Something about Dylan Fox’s rebuttal to Parliament & Wake‘s op-ed about why steampunk matters even if it isn’t revolutionary (I wrote my own thoughts about it here last week) got me thinking about what, if anything, makes steampunk uniquely qualified to be a vehicle for “change.”
Learning something
According to Fox, “The real power steampunk has is to convince people [to] go away and educate themselves.”
Why, I wondered? Well, he explains:
because so much of it is about the joy of exploration, of “the path untraveled.” When you start your steampunk role-play or novel or whatever, you have two choices: senseless ego-masturbation; or actually learning something. You can take what you think you know about the world and make it up from there, or you can go out there and find out what the world is actually like. Nothing worth a damn has ever been created by doing the former. Do you want your creation to be worth a damn?
His language is pretty strong and his premise (“The world as we’ve been taught it — society, history, race, gender, everything — is bullshit designed to ensure those with power keep it and those without power are gratefully subservient to those who do have it.”), I think, quite misguided, but in his opinion lays the crux: the activists want steampunk to be “worth a damn.”
The rest of us, we’re colonizing the past just to have fun.
Unique
From a political perspective, steampunk, to us, isn’t any different from Star Trek. We can derive inspiration from either, but we don’t regard them as political statements on their merits.
If you do, though, you have to explain what makes your genre special.
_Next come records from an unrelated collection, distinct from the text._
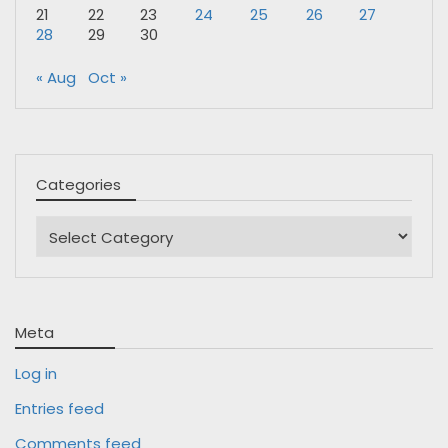
21
22
23
24
25
26
27
28
29
30
« Aug
Oct »
Categories
Categories
Meta
Log in
Entries feed
Comments feed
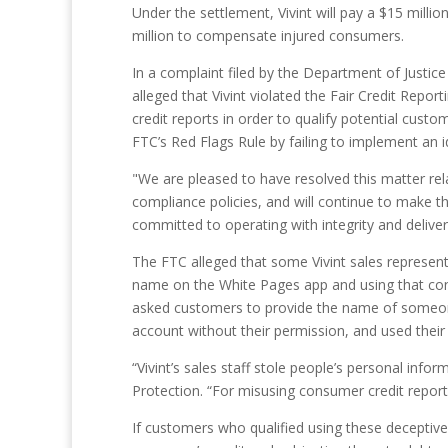
Under the settlement, Vivint will pay a $15 million
million to compensate injured consumers.
In a complaint filed by the Department of Justic
alleged that Vivint violated the Fair Credit Repor
credit reports in order to qualify potential cust
FTC’s Red Flags Rule by failing to implement an i
"We are pleased to have resolved this matter rel
compliance policies, and will continue to make 
committed to operating with integrity and delive
The FTC alleged that some Vivint sales represen
name on the White Pages app and using that consu
asked customers to provide the name of someone 
account without their permission, and used their 
“Vivint’s sales staff stole people’s personal in
Protection. “For misusing consumer credit reports
If customers who qualified using these deceptive t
In this sense, Dylan’s talk about the “joy of exploration” does seem a little weak. This isn’t unique to steampunk
My conclusion: steampunk isn’t any different from most genres or cultures on a theoretical level, but maybe somebody can tell me what makes steampunk stand out — and what justifies it being labeled as a movement for “change.”
Whatever that is.
1 Comment
Add YoursConsider another genre: Crime novels have been written from a right-wing perspective, from a left-wing perspective, from no apparent political position, for pure entertainment, as an intellectual puzzle, to describe/investigate some philosophical/religious question (Fader Brown: Catholicism according to Chesterton; I’ve been recommended Rabbi Small as an introduction to Jewish thinking), etc., etc. Surely, the same is true for steampunk: it all depends on who the writer is and who the reader is; you can write steampunk to make a political point (libertarian, marxist, green, or anything in between), encourage kids to become engineers, to tell a good yarn, and lots more, and lots of it at the same time. If you as a reader are obsessed with politics, you will most likely interpret everything you read & see in political terms; if you are a true believer in some ideology, that ideology is likely to colour your interpretation.
(And, of course, being fun and addressing serious (for any definition of serious) questions are not mutually exclusive: Terry Pratchett for one usually succeeds in being seriously funny and making serious points at the same time.)
If anyone can provide a political interpretation of my steampunk’d anachronistic pastiche of a late 19th century model yacht, I’d be impressed.
“The joy of exploration, the path untravelled”: doesn’t that describe a lot if not all of science fiction, a large chunk of fantasy, and a fair portion of crime (an exploration to find out the truth: who did it how and why). Not exactly exclusive to steampunk.
“You can take what you think you know about the world and make it up from there”: that covers mathematics and a lot of philosophy, right? Can’t say I would describe either as worthless.
No, there seems to be nothing exceptional about steampunk (as a genre or aesthetic). On the other hand, there seems to be something that makes people that are hard not to notice argue that it is exceptional, that it is inherently political in a certain way, and that those who in any way disagree are wrong, misguided, and long list of other insults. But what that is, I do not know.